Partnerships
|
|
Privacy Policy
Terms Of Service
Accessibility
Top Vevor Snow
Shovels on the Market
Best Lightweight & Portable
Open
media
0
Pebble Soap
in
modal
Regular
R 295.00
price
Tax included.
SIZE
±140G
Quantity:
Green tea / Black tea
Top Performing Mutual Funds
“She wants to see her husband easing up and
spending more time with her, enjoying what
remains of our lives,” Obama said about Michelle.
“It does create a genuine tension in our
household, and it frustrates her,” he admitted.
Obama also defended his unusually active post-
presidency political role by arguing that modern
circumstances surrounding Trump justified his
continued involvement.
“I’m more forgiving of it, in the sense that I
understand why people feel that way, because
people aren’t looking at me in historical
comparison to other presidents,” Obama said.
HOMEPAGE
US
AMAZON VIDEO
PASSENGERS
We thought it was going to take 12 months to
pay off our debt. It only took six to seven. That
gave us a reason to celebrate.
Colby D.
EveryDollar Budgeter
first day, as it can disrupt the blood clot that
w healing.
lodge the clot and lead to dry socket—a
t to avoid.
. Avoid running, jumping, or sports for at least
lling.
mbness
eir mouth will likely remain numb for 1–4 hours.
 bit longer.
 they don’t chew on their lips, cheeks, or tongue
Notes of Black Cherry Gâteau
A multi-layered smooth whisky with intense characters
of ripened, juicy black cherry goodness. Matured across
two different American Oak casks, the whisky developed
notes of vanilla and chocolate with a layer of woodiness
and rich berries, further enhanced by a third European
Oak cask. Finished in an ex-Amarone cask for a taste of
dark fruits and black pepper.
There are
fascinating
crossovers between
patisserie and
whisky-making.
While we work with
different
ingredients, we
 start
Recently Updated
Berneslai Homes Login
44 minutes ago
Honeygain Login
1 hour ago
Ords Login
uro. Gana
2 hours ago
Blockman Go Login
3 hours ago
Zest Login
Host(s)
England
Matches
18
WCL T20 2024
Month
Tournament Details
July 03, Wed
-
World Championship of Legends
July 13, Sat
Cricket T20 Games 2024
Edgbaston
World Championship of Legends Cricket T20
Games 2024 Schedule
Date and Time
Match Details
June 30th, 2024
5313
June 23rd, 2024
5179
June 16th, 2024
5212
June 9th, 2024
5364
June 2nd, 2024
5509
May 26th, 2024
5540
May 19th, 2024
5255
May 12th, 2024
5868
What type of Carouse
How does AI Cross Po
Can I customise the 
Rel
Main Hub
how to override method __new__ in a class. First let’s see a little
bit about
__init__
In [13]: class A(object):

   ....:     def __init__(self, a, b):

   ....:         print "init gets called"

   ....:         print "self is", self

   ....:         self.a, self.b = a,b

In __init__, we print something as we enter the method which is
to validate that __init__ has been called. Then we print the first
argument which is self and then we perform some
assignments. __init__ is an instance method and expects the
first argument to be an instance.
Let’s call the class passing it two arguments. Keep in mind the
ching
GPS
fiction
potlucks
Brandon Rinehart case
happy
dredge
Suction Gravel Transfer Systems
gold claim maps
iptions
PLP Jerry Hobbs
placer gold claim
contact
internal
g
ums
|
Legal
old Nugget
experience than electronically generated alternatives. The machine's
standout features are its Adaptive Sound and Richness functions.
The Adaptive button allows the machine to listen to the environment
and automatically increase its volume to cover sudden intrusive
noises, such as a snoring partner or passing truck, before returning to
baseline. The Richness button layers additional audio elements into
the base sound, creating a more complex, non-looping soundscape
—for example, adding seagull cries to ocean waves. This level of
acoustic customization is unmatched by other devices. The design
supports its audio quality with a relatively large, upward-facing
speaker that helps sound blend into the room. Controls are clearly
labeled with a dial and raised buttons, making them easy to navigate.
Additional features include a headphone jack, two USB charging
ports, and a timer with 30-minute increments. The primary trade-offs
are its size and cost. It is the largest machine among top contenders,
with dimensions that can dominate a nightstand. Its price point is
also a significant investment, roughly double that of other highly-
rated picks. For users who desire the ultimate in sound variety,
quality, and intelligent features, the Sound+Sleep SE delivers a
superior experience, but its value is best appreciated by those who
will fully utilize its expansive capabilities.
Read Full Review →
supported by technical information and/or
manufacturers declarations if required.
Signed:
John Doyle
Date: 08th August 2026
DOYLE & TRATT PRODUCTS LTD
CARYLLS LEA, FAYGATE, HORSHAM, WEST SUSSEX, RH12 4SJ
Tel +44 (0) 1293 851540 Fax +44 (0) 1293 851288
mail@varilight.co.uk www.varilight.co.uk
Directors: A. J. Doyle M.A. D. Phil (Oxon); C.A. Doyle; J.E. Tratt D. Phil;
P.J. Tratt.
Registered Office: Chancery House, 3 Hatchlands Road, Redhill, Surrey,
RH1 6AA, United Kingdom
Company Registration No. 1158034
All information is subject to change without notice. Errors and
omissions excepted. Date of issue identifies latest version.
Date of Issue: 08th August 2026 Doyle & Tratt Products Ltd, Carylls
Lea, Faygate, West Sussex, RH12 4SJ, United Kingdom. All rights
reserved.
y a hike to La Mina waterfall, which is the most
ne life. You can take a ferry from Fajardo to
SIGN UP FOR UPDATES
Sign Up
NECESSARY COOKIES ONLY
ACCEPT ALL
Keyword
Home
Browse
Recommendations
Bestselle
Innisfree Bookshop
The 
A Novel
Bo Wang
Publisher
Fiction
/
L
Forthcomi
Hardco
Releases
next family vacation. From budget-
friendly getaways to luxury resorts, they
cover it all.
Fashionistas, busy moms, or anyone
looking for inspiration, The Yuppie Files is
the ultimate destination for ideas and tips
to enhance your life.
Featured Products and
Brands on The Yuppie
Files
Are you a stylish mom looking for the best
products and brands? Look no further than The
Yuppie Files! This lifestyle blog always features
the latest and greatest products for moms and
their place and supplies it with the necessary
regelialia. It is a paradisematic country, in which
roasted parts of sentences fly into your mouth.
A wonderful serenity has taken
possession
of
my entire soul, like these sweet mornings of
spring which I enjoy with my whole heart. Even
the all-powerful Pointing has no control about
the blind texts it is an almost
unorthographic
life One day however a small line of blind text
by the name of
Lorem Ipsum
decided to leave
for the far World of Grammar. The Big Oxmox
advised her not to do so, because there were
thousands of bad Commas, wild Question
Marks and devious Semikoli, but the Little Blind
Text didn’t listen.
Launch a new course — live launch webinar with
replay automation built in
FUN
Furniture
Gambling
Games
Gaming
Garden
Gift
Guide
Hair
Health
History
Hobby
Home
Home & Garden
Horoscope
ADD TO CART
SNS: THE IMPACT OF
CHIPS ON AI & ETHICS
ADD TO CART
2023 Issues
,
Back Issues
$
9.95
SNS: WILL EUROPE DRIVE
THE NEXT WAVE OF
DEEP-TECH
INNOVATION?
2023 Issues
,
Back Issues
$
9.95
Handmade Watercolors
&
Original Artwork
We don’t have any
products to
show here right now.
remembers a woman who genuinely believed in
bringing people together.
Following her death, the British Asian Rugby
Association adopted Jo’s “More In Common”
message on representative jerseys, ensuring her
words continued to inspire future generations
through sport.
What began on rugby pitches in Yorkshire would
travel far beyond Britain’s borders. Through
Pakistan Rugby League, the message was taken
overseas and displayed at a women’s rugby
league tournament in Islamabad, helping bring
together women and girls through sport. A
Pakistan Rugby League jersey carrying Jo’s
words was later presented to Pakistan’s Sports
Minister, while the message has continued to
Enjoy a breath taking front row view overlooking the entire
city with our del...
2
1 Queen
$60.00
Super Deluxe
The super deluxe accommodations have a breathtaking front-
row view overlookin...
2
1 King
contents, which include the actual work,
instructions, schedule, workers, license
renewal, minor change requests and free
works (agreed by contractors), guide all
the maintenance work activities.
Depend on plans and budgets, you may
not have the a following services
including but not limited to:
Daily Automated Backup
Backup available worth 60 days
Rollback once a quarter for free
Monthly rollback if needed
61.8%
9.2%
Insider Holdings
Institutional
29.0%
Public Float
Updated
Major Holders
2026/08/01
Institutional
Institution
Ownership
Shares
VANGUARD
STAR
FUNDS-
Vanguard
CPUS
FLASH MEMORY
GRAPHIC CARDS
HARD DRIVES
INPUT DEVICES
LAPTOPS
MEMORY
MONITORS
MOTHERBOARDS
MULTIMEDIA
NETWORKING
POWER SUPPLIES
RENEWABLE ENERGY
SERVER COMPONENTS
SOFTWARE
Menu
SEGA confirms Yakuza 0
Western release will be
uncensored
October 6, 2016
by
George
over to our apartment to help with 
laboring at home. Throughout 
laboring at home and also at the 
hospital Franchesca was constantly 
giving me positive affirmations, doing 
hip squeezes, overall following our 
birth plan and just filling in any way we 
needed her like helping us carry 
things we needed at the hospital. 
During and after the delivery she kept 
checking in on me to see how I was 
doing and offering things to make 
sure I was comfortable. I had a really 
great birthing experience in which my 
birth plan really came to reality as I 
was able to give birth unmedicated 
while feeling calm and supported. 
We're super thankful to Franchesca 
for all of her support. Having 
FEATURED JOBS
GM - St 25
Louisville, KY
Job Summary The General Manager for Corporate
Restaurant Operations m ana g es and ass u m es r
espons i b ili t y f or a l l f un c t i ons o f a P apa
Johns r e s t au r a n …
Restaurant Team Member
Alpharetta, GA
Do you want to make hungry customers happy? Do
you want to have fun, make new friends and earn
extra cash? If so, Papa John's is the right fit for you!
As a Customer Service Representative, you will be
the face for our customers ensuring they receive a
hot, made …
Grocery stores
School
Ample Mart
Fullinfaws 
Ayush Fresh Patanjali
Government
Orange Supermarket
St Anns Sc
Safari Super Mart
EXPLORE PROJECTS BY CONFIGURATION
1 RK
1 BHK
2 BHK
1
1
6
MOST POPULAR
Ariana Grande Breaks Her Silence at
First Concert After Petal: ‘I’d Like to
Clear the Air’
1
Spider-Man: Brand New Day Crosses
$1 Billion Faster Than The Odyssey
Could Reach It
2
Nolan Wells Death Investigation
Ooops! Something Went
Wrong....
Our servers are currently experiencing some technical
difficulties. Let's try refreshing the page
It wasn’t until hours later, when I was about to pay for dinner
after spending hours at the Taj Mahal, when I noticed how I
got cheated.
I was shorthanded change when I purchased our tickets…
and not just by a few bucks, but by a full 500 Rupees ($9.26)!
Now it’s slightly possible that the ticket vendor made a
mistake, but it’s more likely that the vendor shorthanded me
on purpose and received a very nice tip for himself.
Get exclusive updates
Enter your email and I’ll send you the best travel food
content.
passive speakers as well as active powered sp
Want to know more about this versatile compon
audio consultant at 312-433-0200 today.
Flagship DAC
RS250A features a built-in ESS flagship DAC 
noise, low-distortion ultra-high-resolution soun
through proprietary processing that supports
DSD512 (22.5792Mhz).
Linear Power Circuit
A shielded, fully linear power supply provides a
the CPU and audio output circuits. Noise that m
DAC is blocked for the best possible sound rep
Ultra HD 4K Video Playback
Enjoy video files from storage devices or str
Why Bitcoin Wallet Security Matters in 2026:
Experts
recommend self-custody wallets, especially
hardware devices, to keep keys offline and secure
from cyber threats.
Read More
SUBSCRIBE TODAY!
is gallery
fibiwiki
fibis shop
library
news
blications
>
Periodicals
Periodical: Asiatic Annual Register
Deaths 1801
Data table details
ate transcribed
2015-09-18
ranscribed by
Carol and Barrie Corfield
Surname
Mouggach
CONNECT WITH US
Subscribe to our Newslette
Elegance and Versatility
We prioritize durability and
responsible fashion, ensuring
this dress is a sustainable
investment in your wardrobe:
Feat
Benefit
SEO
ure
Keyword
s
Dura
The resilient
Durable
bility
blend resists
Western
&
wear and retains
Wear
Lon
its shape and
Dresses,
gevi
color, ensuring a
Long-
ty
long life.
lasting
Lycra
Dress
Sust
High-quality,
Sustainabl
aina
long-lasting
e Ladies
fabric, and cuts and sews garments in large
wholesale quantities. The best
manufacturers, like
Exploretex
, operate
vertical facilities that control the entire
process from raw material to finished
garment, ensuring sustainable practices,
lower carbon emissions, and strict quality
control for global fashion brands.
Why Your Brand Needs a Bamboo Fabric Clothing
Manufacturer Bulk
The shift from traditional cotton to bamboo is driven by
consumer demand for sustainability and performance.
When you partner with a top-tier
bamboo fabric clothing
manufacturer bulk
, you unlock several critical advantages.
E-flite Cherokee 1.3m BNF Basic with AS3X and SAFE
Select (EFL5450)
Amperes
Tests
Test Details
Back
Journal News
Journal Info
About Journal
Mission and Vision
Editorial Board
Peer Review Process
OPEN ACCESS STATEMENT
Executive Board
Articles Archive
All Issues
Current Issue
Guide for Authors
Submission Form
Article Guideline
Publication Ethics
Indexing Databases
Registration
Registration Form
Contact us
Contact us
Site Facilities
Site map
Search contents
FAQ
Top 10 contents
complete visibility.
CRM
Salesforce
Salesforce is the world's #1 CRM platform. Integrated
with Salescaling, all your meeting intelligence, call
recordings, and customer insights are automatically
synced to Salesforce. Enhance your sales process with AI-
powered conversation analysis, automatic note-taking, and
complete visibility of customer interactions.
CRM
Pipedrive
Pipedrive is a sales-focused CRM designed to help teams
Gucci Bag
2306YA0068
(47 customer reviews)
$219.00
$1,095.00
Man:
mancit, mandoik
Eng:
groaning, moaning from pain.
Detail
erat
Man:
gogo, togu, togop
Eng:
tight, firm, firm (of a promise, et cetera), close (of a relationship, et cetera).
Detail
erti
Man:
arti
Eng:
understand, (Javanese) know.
::::::
Count the lines in the listing above that contain the word "likely". Reply with the number only.

2